I was off last Friday and Monday and took a four-day weekend birding trip to western Nebraska. The end of August and early September is one the most exciting times to go birding because migration peaks for many species, particularly passerines (songbirds). Once we move past early September, the number of species leaving our part of the world for warmer climes increases quickly . Many species like orioles, kingbirds and warblers will soon be all but summer memories. Fall migration occurs in spurts and is affected by weather. Cold fronts, in particular, influence when birds decide to take flight. However, not all cold fronts cause birds to migrate (and result in productive birding) and there are other variables affecting migration. Thus, birding is unpredictable and I seemed to have missed a big wave of migrants during my recent trip. By the end, I tallied 148 species and had a great time. I also got around. I visited two State Parks, nine State Recreation Areas, two Wildlife Management Areas, three Waterfowl Production Areas and two National Wildlife Refuges. Below, are some pictorial highlights from the trip.
This Northern Waterthrush at Lake Ogallala SRA was one of the few “migrant” passerines encountered during the trip. This species breeds in northern forests in Canada and Alaska and winters in southern Mexico and points south.

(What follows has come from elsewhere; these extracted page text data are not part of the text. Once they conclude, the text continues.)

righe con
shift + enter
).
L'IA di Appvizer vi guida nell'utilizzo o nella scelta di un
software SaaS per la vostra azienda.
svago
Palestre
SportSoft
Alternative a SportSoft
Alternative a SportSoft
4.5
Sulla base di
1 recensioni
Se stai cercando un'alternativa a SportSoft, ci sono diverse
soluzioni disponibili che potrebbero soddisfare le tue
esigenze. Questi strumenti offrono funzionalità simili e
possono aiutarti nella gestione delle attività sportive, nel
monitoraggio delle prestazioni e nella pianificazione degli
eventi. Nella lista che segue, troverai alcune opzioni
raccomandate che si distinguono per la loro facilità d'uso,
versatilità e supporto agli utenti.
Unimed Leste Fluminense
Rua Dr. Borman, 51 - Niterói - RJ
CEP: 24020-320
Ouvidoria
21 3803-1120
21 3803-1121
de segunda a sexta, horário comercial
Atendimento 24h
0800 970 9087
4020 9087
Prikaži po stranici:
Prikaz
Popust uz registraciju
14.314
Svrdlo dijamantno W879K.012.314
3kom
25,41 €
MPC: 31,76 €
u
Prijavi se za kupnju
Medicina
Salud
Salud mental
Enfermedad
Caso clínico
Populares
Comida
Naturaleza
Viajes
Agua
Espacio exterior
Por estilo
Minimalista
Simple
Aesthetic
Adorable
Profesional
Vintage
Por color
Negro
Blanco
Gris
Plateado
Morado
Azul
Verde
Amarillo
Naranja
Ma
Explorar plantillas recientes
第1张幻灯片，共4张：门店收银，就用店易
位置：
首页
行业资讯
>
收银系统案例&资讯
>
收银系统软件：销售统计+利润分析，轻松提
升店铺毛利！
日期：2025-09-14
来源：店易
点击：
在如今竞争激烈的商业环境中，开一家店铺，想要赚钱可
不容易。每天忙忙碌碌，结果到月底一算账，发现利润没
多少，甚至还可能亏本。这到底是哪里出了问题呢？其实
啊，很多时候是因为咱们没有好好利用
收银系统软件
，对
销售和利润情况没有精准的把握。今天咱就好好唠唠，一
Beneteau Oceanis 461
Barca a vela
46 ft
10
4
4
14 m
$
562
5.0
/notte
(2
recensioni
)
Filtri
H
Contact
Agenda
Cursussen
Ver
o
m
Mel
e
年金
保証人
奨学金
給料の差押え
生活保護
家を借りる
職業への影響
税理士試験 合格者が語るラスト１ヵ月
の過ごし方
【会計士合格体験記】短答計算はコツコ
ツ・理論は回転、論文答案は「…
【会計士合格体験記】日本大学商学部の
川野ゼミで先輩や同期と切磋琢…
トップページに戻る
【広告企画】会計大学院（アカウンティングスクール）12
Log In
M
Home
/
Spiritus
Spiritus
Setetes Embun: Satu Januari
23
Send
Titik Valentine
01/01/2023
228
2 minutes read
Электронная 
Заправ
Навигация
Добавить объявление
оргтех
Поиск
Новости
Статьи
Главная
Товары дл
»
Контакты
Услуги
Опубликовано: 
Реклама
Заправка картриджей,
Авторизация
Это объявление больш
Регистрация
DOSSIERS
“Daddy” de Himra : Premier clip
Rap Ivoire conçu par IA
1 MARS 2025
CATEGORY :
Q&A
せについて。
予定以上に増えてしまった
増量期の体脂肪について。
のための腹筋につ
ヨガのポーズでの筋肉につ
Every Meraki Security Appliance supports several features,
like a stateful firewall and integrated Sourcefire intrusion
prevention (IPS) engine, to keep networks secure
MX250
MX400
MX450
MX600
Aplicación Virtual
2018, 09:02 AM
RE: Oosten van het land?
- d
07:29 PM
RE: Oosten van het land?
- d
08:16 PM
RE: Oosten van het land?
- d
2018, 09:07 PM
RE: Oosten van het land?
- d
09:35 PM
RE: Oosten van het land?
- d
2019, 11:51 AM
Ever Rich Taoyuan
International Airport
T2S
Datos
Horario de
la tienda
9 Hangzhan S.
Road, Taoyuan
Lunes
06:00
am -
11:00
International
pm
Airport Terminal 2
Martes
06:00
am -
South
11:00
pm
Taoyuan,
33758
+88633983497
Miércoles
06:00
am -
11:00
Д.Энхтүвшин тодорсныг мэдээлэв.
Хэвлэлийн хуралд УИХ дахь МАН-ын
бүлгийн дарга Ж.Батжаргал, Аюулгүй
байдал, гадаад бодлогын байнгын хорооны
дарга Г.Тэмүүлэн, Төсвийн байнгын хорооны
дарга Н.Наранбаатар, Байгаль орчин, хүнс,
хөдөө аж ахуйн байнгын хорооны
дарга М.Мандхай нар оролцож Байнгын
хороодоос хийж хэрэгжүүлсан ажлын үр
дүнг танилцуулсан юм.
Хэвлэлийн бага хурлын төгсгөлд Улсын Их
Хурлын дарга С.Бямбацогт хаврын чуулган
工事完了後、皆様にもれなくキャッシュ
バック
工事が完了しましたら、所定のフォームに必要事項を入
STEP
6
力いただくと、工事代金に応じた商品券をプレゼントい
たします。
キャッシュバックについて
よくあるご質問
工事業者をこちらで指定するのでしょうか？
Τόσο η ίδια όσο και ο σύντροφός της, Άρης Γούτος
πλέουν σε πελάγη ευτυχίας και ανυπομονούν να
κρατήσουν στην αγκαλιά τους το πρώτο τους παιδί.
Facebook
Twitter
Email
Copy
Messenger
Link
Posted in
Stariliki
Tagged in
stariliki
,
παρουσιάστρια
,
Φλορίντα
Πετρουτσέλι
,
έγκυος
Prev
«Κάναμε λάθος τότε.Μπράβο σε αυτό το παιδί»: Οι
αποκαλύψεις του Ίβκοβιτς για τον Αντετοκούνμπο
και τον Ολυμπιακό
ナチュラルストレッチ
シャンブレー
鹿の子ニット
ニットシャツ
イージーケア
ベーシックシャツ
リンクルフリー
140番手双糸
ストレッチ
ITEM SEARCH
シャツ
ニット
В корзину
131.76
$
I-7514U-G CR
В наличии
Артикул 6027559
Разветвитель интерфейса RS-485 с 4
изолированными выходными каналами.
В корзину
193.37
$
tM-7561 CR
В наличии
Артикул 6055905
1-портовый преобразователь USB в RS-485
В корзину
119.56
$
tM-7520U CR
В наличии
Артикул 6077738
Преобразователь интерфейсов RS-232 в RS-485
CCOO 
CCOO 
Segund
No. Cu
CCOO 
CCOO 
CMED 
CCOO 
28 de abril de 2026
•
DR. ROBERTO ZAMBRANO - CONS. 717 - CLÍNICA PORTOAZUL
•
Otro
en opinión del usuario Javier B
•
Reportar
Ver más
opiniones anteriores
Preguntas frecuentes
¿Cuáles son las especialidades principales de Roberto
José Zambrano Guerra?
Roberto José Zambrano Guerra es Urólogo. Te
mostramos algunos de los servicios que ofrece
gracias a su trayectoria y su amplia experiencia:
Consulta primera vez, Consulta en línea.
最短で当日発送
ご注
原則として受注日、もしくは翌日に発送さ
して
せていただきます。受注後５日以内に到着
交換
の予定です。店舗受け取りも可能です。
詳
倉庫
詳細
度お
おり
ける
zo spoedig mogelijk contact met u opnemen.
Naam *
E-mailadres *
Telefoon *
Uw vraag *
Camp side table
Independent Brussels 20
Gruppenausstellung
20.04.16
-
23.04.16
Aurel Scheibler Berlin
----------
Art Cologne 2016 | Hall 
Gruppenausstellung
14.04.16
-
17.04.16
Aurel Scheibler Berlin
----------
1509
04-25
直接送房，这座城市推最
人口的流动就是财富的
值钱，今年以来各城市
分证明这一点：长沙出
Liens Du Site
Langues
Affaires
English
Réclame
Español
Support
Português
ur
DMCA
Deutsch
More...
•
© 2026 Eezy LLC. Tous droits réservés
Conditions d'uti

This Olive-sided Flycatcher, also at Lake Ogallala SRA, is another species that breeds in northern forests. This individual may be in South America in a few weeks. The “vested” appearance of the Olive-sided Flycatcher is distinctive.
Unsettled weather made for interesting views of wide open landscapes. The pink smartweed blooming in this playa wetland in a wheat field in Deuel County was eye catching.
Sage Thrashers are uncommon migrants in extreme western Nebraska. This bird was one of ten at Oliver Reservoir Recreation Area, Kimball County.
Rock Wrens are typically found on rocky escarpments in western Nebraska, but migrating birds can be found in atypical habitats. This Rock Wren in Kimball County was along a road in open country.
This Rufous Hummingbird was coming to a feeder at a residence in Gering.
Not long ago, Lesser Goldfinches were not found in Nebraska. They have recently become a regularly occurring species that now breeds in the Wildcat Hills.
More unsettled weather and compelling interplay between land and sky, this time in the Pine Ridge southwest of Chadron.
Mississippi Kites are also increasing in Nebraska in towns like Ogallala, North Platte and Imperial. This juvenile was found in Ogallala.
Low water levels and extensive areas of mud at lakes such as Swanson Reservoir is attractive to migrant shorebirds.
Proving my point, these Snowy Plovers at Swanson Reservoir were one of the best finds of the trip.